The $1m Line of Code
InfoQ Apr 5, 2024
Most of us have experienced the anguish of bill shock at some point. Being hit with a huge bill for mobile roaming charges on return from your holiday or getting a penalty notice for an inadvertent motoring infringement that happened weeks back. Those are just small pinpricks though, compared to the 50,000 volts of financial burn felt by companies mentioned in this transcript of a scintillating talk by Erik Peterson, CEO of CloudZero. He argues, persuasively, that engineering decisions are buying decisions. In the case mentioned in the headline, a decision to turn on one section of debug code led to vast volumes of logs being emitted and racking up over $1m in costs.
An Engineer's Personal Retrospective'
CEP Mar 9, 2024
This is a really engaging blog post by Infrastructure Engineer Jack Lindamood, where he reviews nearly every infrastructure decision he made over four years working at a start-up. Each choice is graded with a Regret, Endorse or an occasional Unsure. Whilst not explicitly observability-related, it will however, have resonance for any engineer forced to make technological choices (which is probably all of us). The article contains much distilled wisdom and some strong opinions, as well as general observations on the challenges and trade-offs faced by infrastructure engineers.
Finding relationships in your data with embeddings
Medium Feb 8, 2024
The RAG pattern has really gained traction over the past year as it allows enterprises to leverage the power of LLM's to gain insights into their own data. This is a fascinating and (occasionally technical) article which details how Incident IO used vector embeddings to mine through their data and discover related incidents. The article explains the techniques involved with great clarity and provides really helpful advice on creating embeddings to find hidden patterns in your own data.
How Chik-Fil-A Run 2,800 Edge Clusters
Medium Dec 29, 2023
When you think of large corporations pushing the technology envelope, Chik-Fil-A might not be the first name to come to mind. However, the highly distributed nature of their infrastructure presents massive observability challenges, which they have met with some very impressive engineering. The scale of their task is daunting - 2,800 Edge Kubernetes clusters, tens of thousands of IoT devices and billions of MQTT messages each month. This is a really fascinating article on managing IoT observability at scale.
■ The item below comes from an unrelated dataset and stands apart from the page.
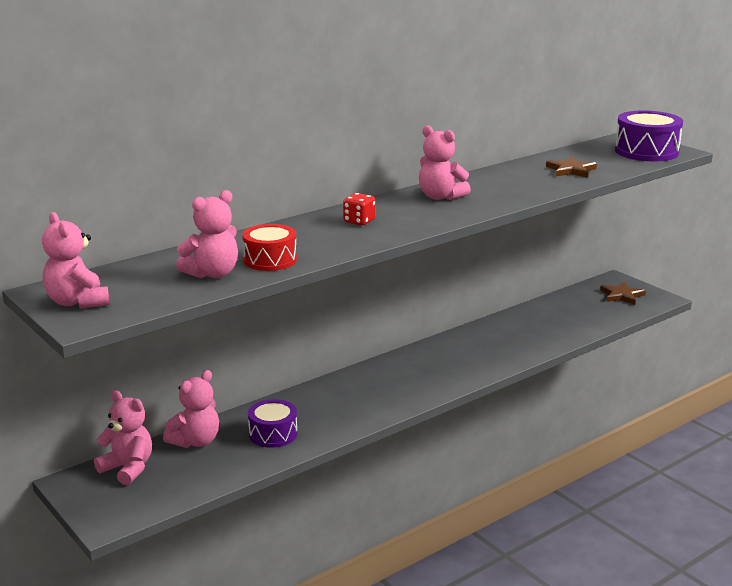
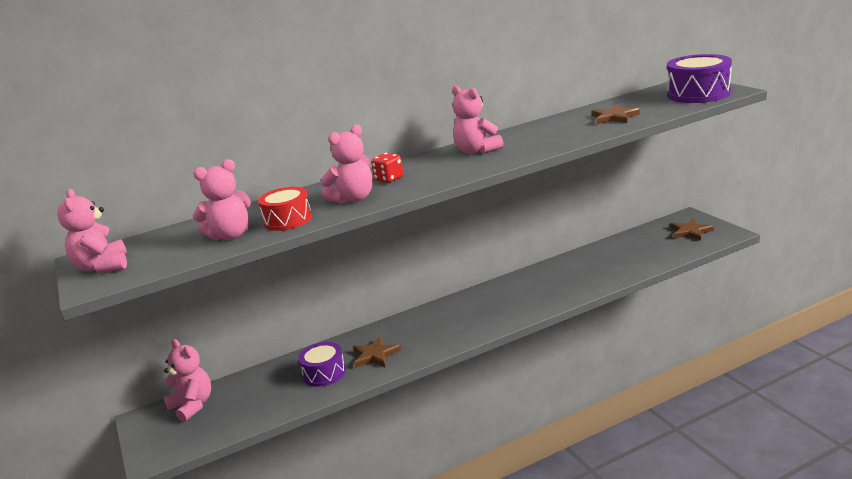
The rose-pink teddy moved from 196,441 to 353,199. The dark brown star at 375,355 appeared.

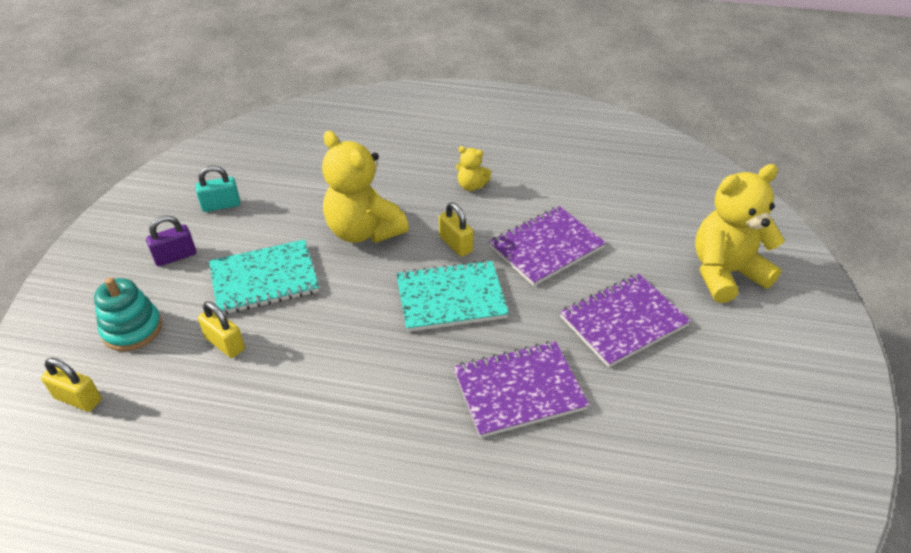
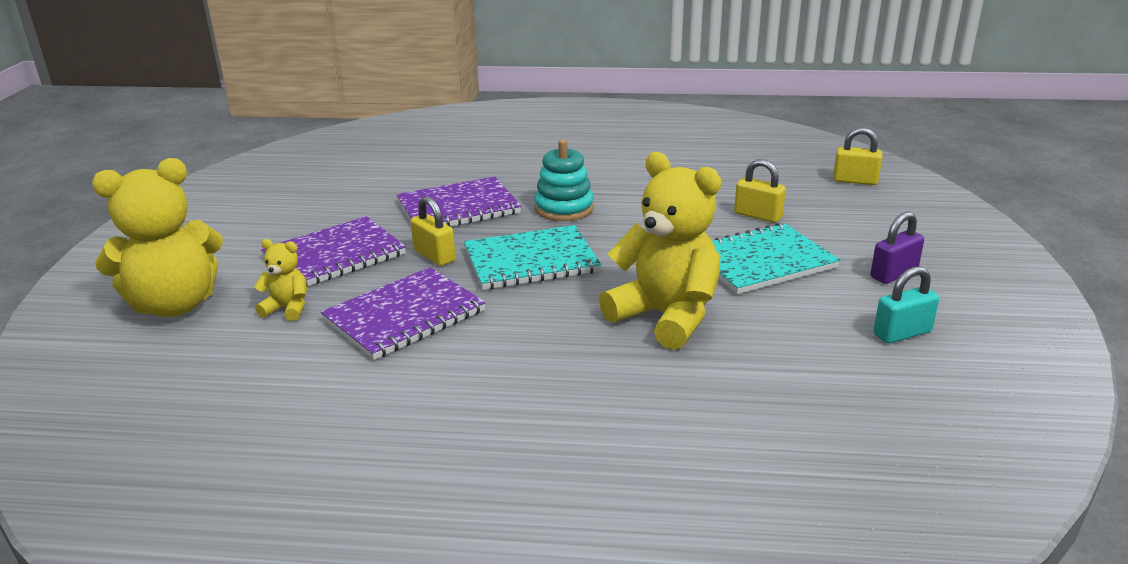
The golden teddy moved from 471,186 to 287,308. The golden padlock moved from 455,244 to 434,256. The turquoise ring stacker moved from 132,329 to 564,208.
Production-Ready Observability Platform for AI Systems
Medium Nov 3, 2023
In this blog article, Bijit Ghosh of Deutsche Bank discusses best practices for observability across the full AI system lifecycle. He composes a custom system which knits together a range of technologies including structlog, Flask, Prometheus and Kibana as well as AI-specific tools such as MLFlow and CausalML. It’s a comprehensive article which exhibits a clear understanding of both observability and AI technologies.
Infrastructure Monitoring with the TIG Stack
CNCF Blog Sept 21, 2023
A great example of managing the complexities of Observability engineering. Jay Taylor from InfluxDB builds out a solution using the Telegraf, InfluxDB, Grafana stack.
Deploying a Kubernetes monitoring stack
rtfm July 23, 2023
An in-depth look at monitoring K8S with the increasingly popular VictoriaMetrics platform. This follows an end-to-end process from crafting your own Helm chart to configuring alert rules.
"You're overpaying for OpenTelemetry's verbosity"
rtfm Oct 10, 2023
This has really raised a few eyebrows. A forensic analysis by Nikolay Sivko of coroot on how just a few OpenTel meta tags can potentially explode your ingestion fees.